INSTRUCTION 1 - Set down, unchanged, the lines of the records from the one containing "Q: How many pendants are visible?" through the end of the records, inclusive.

Emerging growth company ☐
If an emerging growth company, indicate by check mark if the registrant has elected not to use the extended transition period for complying with any new or revised financial accounting standards provided pursuant to Section 13(a) of the Exchange Act. ☐
Item 5.02 Departure of Directors or Certain Officers; Election of Directors; Appointment of Certain Officers; Compensatory Arrangements of Certain Officers.
On October 6, 2023, at the 2023 annual meeting of stockholders (the “Annual Meeting”) of Splash Beverage Group, Inc. (the “Company”), the Company’s stockholders approved an amendment to the Company’s 2020 Long-Term Incentive Compensation Plan (the “2020 Plan”) to: (1) increase the aggregate number of shares of common stock available under the Plan by 1,500,000 shares to a total of 1,807,415 shares and (2) increase the automatic annual increase in the number of shares under the Plan from 5% to 7.5% of the total number of shares of common stock outstanding as of December 31st of the preceding fiscal year (the “Plan Amendment”).
Descriptions of the 2020 Plan and the Plan Amendment are set forth in Proposal 2 in the Company’s definitive proxy statement for the Annual Meeting filed with the Securities and Exchange Commission on September 11, 2023 (the “Proxy Statement”), and such descriptions are incorporated by reference herein. Those descriptions and the description of the Plan Amendment in this Item 5.02 of this Current Report on Form 8-K do not purport to be complete and are qualified in their entirety by reference to the 2020 Plan, as amended by the Plan Amendment, a copy of which is attached hereto and incorporated herein by reference in its entirety as Exhibit 10.1 to this Current Report on Form 8-K.
Item 5.07 Submission of Matters to a Vote of Security Holders.
At the Annual Meeting, 22,305,460 shares of the Company’s common stock were represented in person or by proxy out of the 42,810,518 shares outstanding and entitled to vote as of August 28, 2023, the record date for the Annual Meeting. The voting results for each of the proposals submitted to a vote of the stockholders of the Company at the Annual Meeting are set forth below.

INSTRUCTION 2 - Extract verbatim the portion of the filing excerpt between "Item 5.07 Submission" and "set forth below.", inclusive.

[Collected data]

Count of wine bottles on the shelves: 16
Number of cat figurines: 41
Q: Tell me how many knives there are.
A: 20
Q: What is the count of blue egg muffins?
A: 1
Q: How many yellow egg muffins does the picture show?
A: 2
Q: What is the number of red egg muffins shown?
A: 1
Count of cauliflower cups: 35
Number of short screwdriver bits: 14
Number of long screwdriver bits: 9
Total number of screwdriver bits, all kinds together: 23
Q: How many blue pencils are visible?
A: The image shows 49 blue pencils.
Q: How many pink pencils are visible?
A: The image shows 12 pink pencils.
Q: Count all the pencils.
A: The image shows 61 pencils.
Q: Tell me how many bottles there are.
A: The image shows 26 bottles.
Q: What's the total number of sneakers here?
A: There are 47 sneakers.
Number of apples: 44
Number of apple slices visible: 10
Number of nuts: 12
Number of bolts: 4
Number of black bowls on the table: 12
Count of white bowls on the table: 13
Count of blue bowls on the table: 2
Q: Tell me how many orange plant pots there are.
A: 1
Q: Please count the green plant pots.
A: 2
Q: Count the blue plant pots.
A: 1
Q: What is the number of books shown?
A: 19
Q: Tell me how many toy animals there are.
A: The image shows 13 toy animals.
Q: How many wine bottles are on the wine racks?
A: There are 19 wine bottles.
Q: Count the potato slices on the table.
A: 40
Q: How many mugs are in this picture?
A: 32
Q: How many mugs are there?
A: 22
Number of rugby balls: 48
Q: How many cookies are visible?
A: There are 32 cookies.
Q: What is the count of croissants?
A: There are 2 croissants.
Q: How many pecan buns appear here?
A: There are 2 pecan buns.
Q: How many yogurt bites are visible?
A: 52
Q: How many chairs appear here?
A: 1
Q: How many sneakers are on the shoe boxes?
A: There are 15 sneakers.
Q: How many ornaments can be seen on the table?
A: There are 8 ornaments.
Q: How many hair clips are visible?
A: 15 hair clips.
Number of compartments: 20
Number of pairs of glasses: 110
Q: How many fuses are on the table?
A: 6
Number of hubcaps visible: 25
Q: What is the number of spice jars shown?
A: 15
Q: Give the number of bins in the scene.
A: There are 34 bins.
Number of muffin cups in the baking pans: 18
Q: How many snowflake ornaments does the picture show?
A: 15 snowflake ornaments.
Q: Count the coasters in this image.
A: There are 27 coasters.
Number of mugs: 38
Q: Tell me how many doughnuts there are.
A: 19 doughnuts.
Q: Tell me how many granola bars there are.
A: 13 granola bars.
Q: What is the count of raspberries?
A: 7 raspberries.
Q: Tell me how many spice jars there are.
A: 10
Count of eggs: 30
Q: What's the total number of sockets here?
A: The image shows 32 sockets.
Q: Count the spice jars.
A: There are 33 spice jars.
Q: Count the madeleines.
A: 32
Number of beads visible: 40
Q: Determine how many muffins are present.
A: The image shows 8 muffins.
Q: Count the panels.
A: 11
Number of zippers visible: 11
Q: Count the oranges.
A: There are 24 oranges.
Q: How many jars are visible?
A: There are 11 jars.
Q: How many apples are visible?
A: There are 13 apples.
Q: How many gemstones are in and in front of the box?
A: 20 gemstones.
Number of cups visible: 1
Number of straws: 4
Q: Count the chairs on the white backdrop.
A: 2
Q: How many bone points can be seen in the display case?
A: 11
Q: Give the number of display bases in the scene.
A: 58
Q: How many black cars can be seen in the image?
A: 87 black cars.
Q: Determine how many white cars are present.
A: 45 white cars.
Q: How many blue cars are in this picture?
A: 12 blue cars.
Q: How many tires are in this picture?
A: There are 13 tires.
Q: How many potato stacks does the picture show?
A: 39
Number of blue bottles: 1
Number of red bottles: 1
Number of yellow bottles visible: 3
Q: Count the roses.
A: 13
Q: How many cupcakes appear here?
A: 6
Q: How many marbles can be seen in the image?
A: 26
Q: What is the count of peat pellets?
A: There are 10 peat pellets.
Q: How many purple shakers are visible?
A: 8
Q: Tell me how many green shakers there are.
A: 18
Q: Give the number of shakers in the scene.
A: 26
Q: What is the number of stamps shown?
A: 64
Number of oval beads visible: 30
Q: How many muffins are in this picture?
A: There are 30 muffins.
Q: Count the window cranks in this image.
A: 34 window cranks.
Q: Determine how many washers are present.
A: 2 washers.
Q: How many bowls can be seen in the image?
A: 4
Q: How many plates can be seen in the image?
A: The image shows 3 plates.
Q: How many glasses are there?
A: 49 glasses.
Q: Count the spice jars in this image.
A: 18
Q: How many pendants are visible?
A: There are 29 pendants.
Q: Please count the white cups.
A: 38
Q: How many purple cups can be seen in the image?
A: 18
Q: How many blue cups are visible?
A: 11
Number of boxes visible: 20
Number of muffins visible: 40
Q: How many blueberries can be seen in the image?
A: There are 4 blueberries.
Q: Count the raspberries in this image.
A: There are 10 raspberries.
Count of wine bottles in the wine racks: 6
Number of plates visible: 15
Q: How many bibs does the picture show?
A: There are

COMPLETE ANSWER 1 -
Q: How many pendants are visible?
A: There are 29 pendants.
Q: Please count the white cups.
A: 38
Q: How many purple cups can be seen in the image?
A: 18
Q: How many blue cups are visible?
A: 11
Number of boxes visible: 20
Number of muffins visible: 40
Q: How many blueberries can be seen in the image?
A: There are 4 blueberries.
Q: Count the raspberries in this image.
A: There are 10 raspberries.
Count of wine bottles in the wine racks: 6
Number of plates visible: 15
Q: How many bibs does the picture show?
A: There are

COMPLETE ANSWER 2 -
Item 5.07 Submission of Matters to a Vote of Security Holders.
At the Annual Meeting, 22,305,460 shares of the Company’s common stock were represented in person or by proxy out of the 42,810,518 shares outstanding and entitled to vote as of August 28, 2023, the record date for the Annual Meeting. The voting results for each of the proposals submitted to a vote of the stockholders of the Company at the Annual Meeting are set forth below.